Bates was one of approximately 16 witnesses who testified about the difficulties they personally faced in obtaining acceptable ID, ranging from insufficient funds to endless red tape. After hearing multiple expert analyses, Judge Nelva Gonzales Ramos struck down the law in October 2014 as discriminatory under Section 2 of the Voting Rights Act.
Yet, despite this evidence, the Supreme Court allowed it to remain in effect for the November 2014 election, pending an appeal that has still not been resolved.
This highlights the single most important loss in the Supreme Court’s Shelby County decision. Before, voting laws could not go into effect in certain jurisdictions until the state had demonstrated they did not discriminate. After the ruling, laws must be challenged in case-by-case litigation that is costly and can take years. As a result, those measures can remain on the books to disenfranchise voters like Bates. And there’s no guarantee that a victory won’t simply give way to additional restrictions.

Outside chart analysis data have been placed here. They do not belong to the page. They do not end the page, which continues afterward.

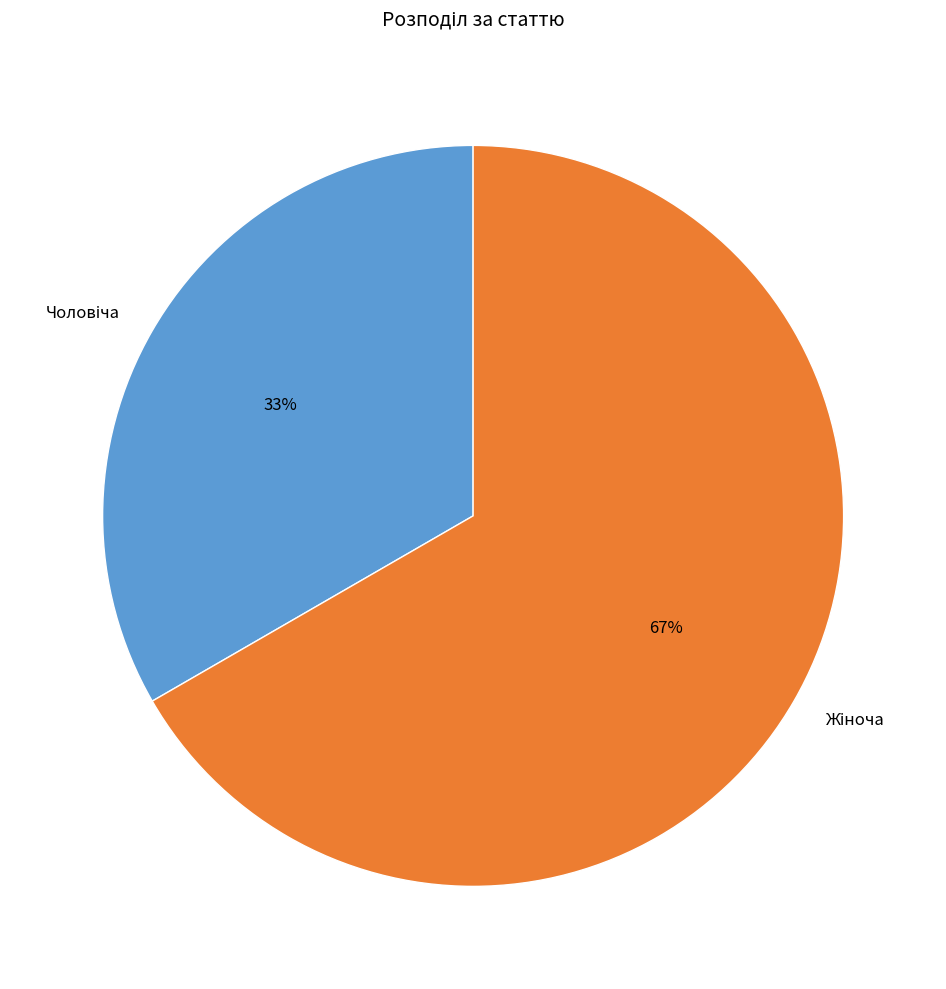

Does any single category account for the majority?

Yes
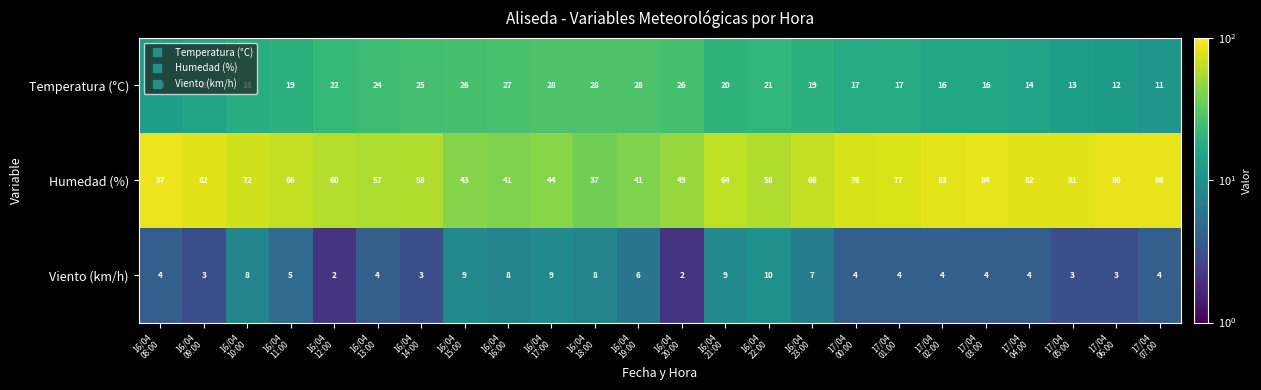

How many Viento (km/h) values are between 4 and 8?

14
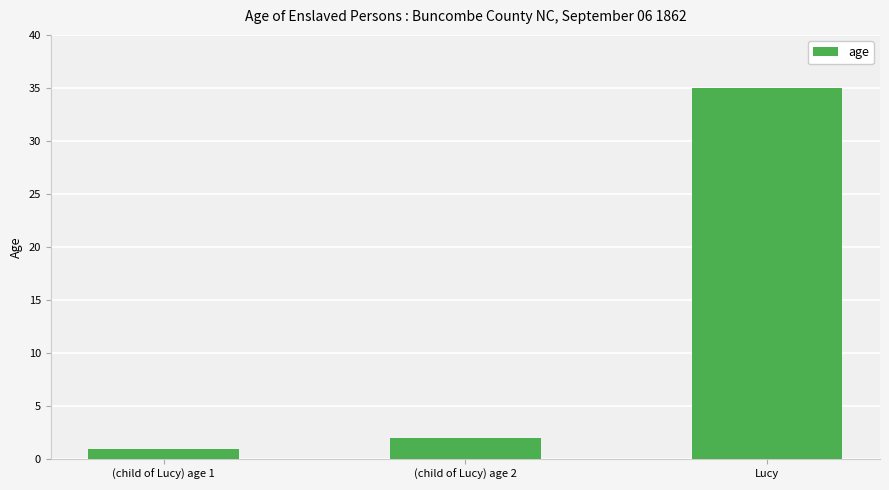

List the labels in order of value, largest first.

Lucy, (child of Lucy) age 2, (child of Lucy) age 1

Another major lawsuit is also pending in North Carolina, where a trial just wrapped up. Its laws are also being challenged under the remaining provisions of the Voting Rights Act and the Constitution. At least one of these cases is likely to make it to the Supreme Court. What the court decides will determine not just the fate of those laws, but what is left of the Voting Rights Act.
Despite these fights, several states have advanced bipartisan reforms to modernize voter registration in recent years. They seek to streamline the process and increase access for all voters. Oregon, for example, passed a law to automatically sign up eligible citizens in the motor vehicle database. Hillary Clinton recently embraced a form of automatic and universal registration. Rand Paul supports restoring voting rights to some people with past convictions. Other states have expanded early voting opportunities and moved registration online.

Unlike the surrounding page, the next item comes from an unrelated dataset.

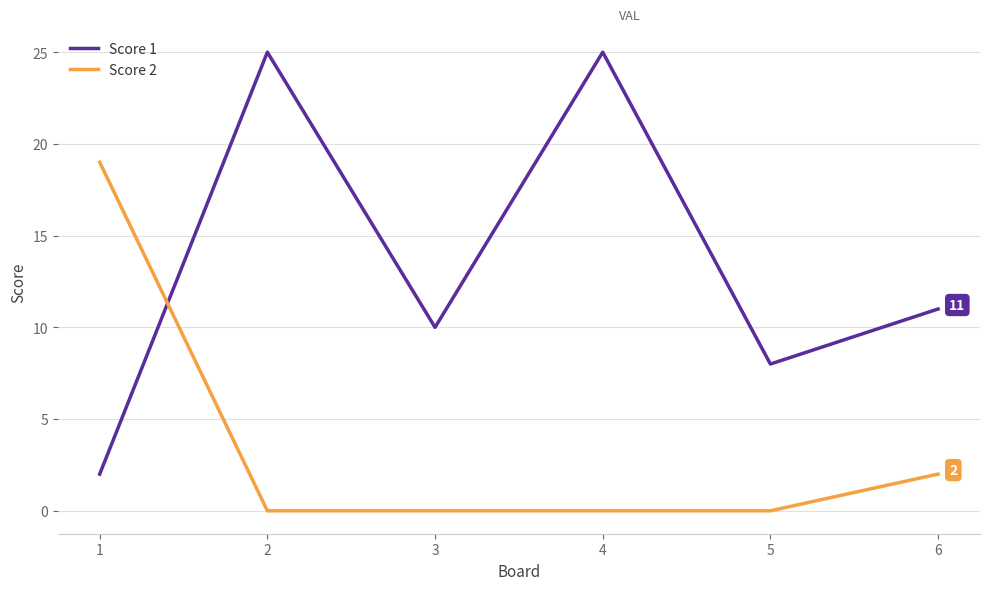

How many distinct data groups are displayed?

2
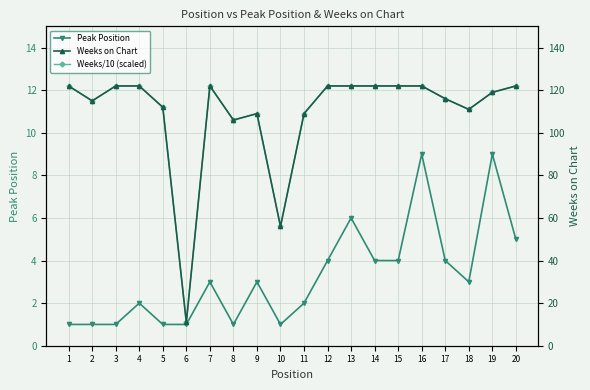

What is the total value across all series at 3?

135.2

But while all leaders should work to create a voting system that works well for everyone, they must also fight for one that discriminates against no one.
We have been painfully and repeatedly reminded in recent days and months about the continuing necessity of working for racial justice and equality in America. The Voting Rights Act, which gets at the core of democracy, is essential to the fight.
At the 50th anniversary of the March from Selma to Montgomery earlier this year, civil rights leaders convening in Alabama were united around this common purpose. This time, however, instead of seeking passage of the Voting Rights Act, they sought its restoration.
Whatever one’s views of the Shelby County decision, and however one feels about the Court’s view that “our country has changed,” there is no question the Supreme Court believes Congress has the power to act. It practically invited action by acknowledging that “while any racial discrimination in voting is too much, Congress must ensure that the legislation it passes to remedy that problem speaks to current conditions.”
Today, Congress has introduced two separate bills — the Voting Rights Amendment Act and the Voting Rights Advancement Act — that would restore the lost protections of Section 5, making it operative once again, and modernize the Voting Rights Act for the 21st century. On this historic anniversary for our country, Congress should move swiftly to restore the lost promise of the Voting Rights Act.
Theodore M. Shaw is the Julius L. Chambers Distinguished Professor of Law and the Director of the Center for Civil Rights at the University of North Carolina at Chapel Hill School of Law. He served as director-counsel and president of the NAACP Legal Defense Fund from 2004 to 2008.